Few things live up to the hype... the iPhone is one of them.


----------



## naijai (Aug 19, 2006)

I'm sure this will also live up to the specs coming with it


----------



## Grentz (Jan 10, 2007)

HTC makes beautiful devices, they always have, just in the past they were always branded under other names and mostly just an ODM. Now that they are finally bringing their raw designs to market it is really showing off some of their skills IMO.

Windows Mobile, no matter what anyone says, still is the most powerful mobile software and has the best dev ability. You really can do anything with it and a lot has already been done. I used to be really into the Pocket PC world and saw the switch as Pocket PC went into smartphones, and if anything the smartphones dumbed down the potential of the Pocket PC platform.

I have had a Dell X50v that is years old yet still has one of the fastest processors in a mobile device and one of the best graphics systems. I find it funny that the current smartphones are just starting to catch up.


----------



## Shades228 (Mar 18, 2008)

Grentz said:


> HTC makes beautiful devices, they always have, just in the past they were always branded under other names and mostly just an ODM. Now that they are finally bringing their raw designs to market it is really showing off some of their skills IMO.
> 
> Windows Mobile, no matter what anyone says, still is the most powerful mobile software and has the best dev ability. You really can do anything with it and a lot has already been done. I used to be really into the Pocket PC world and saw the switch as Pocket PC went into smartphones, and if anything the smartphones dumbed down the potential of the Pocket PC platform.
> 
> I have had a Dell X50v that is years old yet still has one of the fastest processors in a mobile device and one of the best graphics systems. I find it funny that the current smartphones are just starting to catch up.


I agree I just wish that American phone providers weren't as controling as other countries. HTC has some amazing phones but they won't try to import them to the US because of all the stupid restrictions they have to deal with.


----------



## Steve Mehs (Mar 21, 2002)

You're leaving off two other big platforms, Windows Mobile and Blackberry.
As a Sprint fanboi, Microsoft loyalist, Mac hater and Verizon basher, I'd have to go with the iPhone.

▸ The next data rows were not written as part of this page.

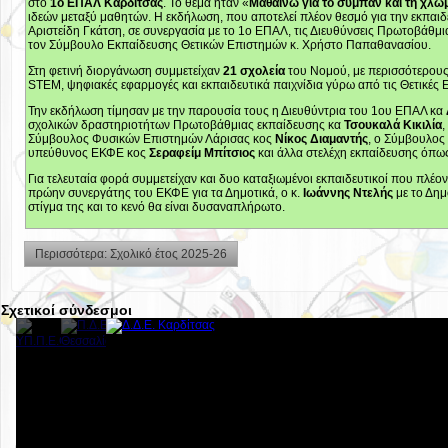
στο
1ο ΕΠΑΛ Καρδίτσας
. Το θέμα ήταν «
Μαθαίνω για το σύμπαν και τη χλωμ
ιδεών μεταξύ μαθητών. Η εκδήλωση, που αποτελεί πλέον θεσμό για την εκπαι
Αριστείδη Γκάτση, σε συνεργασία με το 1ο ΕΠΑΛ, τις Διευθύνσεις Πρωτοβάθμ
τον Σύμβουλο Εκπαίδευσης Θετικών Επιστημών κ. Χρήστο Παπαθανασίου.
Στη φετινή διοργάνωση συμμετείχαν
21 σχολεία
του Νομού, με περισσότερου
STEM, ψηφιακές εφαρμογές και εκπαιδευτικά παιχνίδια γύρω από τις Θετικές 
Την εκδήλωση τίμησαν με την παρουσία τους η Διευθύντρια του 1ου ΕΠΑΛ κα
σχολικών δραστηριοτήτων Πρωτοβάθμιας εκπαίδευσης κα
Τσουκαλά Κικιλία
Σύμβουλος Φυσικών Επιστημών Λάρισας κος
Νίκος Διαμαντής
, ο Σύμβουλος
υπεύθυνος ΕΚΦΕ κος
Σεραφείμ Μπίτσιος
και άλλα στελέχη εκπαίδευσης όπως
Για τελευταία φορά συμμετείχαν και δυο καταξιωμένοι εκπαιδευτικοί που πλέον
πρώην συνεργάτης του ΕΚΦΕ για τα Δημοτικά, ο κ.
Ιωάννης Ντελής
με το Δημ
στίγμα της και το κενό θα είναι δυσαναπλήρωτο.
Περισσότερα: Σχολικό έτος 2025-26
Σχετικοί σύνδεσμοι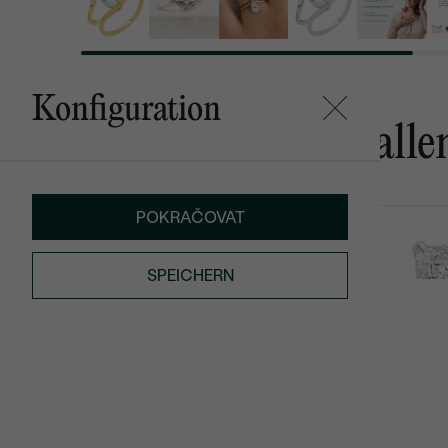
Konfiguration
Das könnte Ihnen gefalle
POKRAČOVAT
Malena
Nala
von € 339
von € 2 589
SPEICHERN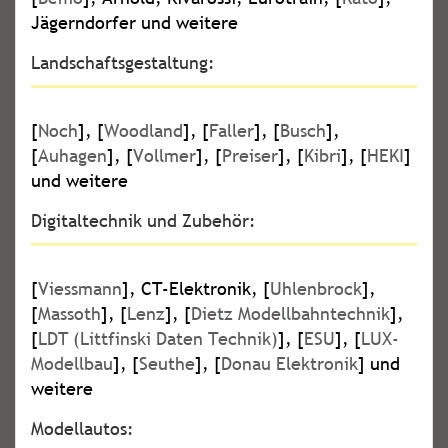
Jägerndorfer und weitere
Landschaftsgestaltung:
[
Noch
], [
Woodland
], [
Faller
], [
Busch
],
[
Auhagen
], [
Vollmer
], [
Preiser
], [
Kibri
], [
HEKI
]
und weitere
Digitaltechnik und Zubehör:
[
Viessmann
], CT-Elektronik, [
Uhlenbrock
],
[
Massoth
], [
Lenz
], [
Dietz Modellbahntechnik
],
[
LDT (Littfinski Daten Technik)
], [
ESU
], [
LUX-
Modellbau
], [
Seuthe
], [
Donau Elektronik
] und
weitere
Modellautos: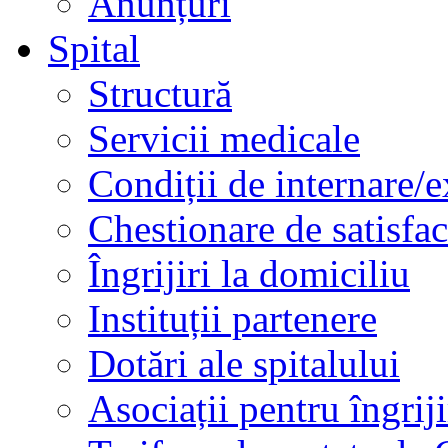
Anunțuri
Spital
Structură
Servicii medicale
Condiții de internare/e
Chestionare de satisfac
Îngrijiri la domiciliu
Instituții partenere
Dotări ale spitalului
Asociații pentru îngriji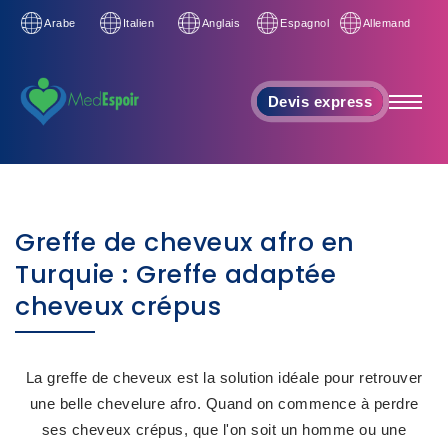
Arabe
Italien
Anglais
Espagnol
Allemand
Devis express
Greffe de cheveux afro en
Turquie : Greffe adaptée
cheveux crépus
La greffe de cheveux est la solution idéale pour retrouver
une belle chevelure afro. Quand on commence à perdre
ses cheveux crépus, que l'on soit un homme ou une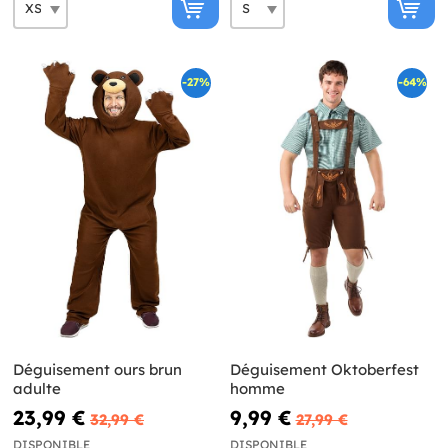
-27%
-64%
Déguisement ours brun
Déguisement Oktoberfest
adulte
homme
23,99 €
9,99 €
32,99 €
27,99 €
DISPONIBLE
DISPONIBLE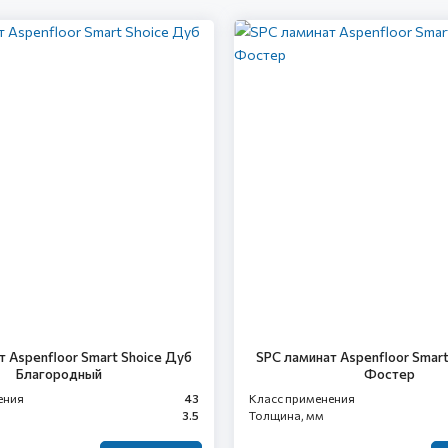
т Aspenfloor Smart Shoice Дуб
SPC ламинат Aspenfloor Smart
Благородный
Фостер
ения
43
Класс применения
3.5
Толщина, мм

I am in no way a fan of AT&T or Apple (sans the iPod and iPhone), but the iPhone pretty much does it all and which is why after seeing one in real life and putting my biases aside, I spent $300 on one a few months ago. I do not like Windows Mobile phones at all. The only advantage I see with WM is being able to create and edit MS Office documents. 

I really don't see what is so special about the Palm Pre. But I do know Sprint's data network is very fast. As for the MyTouch, T-Mobile can't even spell 3G, so I don't expect much. I played with the current Android phone at the T-Mobile kiosk in the mall, and couldn't believe how bad it was. Not to mention it's been my personal observation T-Mobile sales drones are the worst. They're kinda like me pushy, rude and obnoxious. I love when they ask me who's you're current cell phone provider and I respond with 'basically everyone but you guys'. Verizon barf for work, Nextel for personal and AT&T on the iPhone.

If Verizon ever becomes the exclusive carrier of the iPhone, I will drop the thing in a heartbeat or spend every waking minute of my life finding hacks to use it on the Sprint network. I want absolutely nothing to do with any Verizon or Verizon Wireless related product or service. It's bad enough I have to have their crappy service with their crappy flimsy phones at work now, I don't want to deal with their crap off the clock. My ultimate wet dream, even though I can't ever see it happening, the iPhone on Sprint


----------